Entre las medidas previstas destaca la demolición de las escaleras de las plantas 0, 1, 2, 3 y 4, una actuación destinada a inutilizar los principales accesos al interior del edificio y dificultar que vecinos, turistas o curiosos puedan adentrarse en la estructura. El plan contempla también eliminar el acceso a la sexta planta desde el terreno y colocar sistemas de protección en los huecos más accesibles del inmueble.
La intervención llega después de años de intentos para impedir que las personas entren en el edificio pese a las vallas y señales de peligro instaladas en sus alrededores. El Ayuntamiento considera que el inmueble presenta una situación de “extrema peligrosidad”, agravada por los accesos incontrolados y los accidentes registrados en su interior.

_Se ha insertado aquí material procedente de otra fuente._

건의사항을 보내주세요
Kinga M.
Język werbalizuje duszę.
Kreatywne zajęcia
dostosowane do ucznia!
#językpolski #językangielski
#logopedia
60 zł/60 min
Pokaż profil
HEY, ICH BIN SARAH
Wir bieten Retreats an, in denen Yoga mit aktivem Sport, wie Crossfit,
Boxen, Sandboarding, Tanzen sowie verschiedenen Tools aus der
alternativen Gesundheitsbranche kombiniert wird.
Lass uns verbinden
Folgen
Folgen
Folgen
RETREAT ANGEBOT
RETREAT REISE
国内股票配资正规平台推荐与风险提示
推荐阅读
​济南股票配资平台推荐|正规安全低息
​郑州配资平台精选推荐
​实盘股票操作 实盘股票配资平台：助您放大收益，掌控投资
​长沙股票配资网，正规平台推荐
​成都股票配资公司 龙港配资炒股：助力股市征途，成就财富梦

Un edificio marcado por la tragedia
El ‘mamotreto’ volvió a quedar en el centro de la polémica después de que una menor de 13 años falleciera en diciembre de 2025 tras caer al vacío desde el edificio. El suceso reavivó las críticas por la facilidad con la que se puede acceder a una construcción que permanece abandonada desde hace décadas.
Precisamente, las nuevas medidas de seguridad se plantearon como una solución provisional mientras se completa el complejo procedimiento administrativo necesario para hacer posible el derribo definitivo.

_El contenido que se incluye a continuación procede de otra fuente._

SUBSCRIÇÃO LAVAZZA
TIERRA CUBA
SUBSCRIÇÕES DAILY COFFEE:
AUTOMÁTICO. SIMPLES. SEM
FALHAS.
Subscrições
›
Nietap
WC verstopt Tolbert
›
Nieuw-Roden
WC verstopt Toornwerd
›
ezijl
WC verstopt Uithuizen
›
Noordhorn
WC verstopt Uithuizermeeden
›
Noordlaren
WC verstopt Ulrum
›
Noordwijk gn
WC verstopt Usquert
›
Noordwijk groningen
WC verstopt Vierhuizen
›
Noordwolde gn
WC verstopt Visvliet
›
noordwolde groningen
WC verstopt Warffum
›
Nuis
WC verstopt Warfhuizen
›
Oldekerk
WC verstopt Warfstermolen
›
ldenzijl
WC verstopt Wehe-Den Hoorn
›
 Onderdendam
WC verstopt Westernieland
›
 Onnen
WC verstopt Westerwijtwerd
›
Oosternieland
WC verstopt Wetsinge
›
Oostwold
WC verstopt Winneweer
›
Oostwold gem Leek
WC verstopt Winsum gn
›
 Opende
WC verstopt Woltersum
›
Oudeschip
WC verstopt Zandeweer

El derribo definitivo, todavía pendiente
El Ayuntamiento adjudicó en 2023 el proyecto de demolición, pero el derribo requiere culminar previamente un proceso de expropiación de la propiedad, repartida entre cientos de propietarios españoles y extranjeros. En febrero de este año se aprobó inicialmente la expropiación urgente de la finca, con un coste estimado de 2,34 millones de euros.
Para financiar la demolición, el Gobierno de Canarias concedió al Consistorio una subvención de 2,5 millones de euros, mientras que el Cabildo de Tenerife aportó otros 500.000 euros. El objetivo final pasa no solo por eliminar el edificio, sino también por transformar el espacio que actualmente ocupa.
El inmueble comenzó a construirse en 1973 como un ambicioso complejo turístico de 741 apartamentos. Sin embargo, las obras quedaron paralizadas pocos años después y la estructura, de 22 plantas y más de 40.000 metros cuadrados construidos, permanece desde entonces como un enorme esqueleto de hormigón junto al litoral.
Mientras se resuelve el proceso que permitirá acabar definitivamente con el ‘mamotreto’, Santa Cruz intenta ahora hacer prácticamente imposible el acceso a su interior mediante la eliminación de escaleras, el cierre de huecos y la supresión de los caminos que permiten alcanzar las plantas superiores.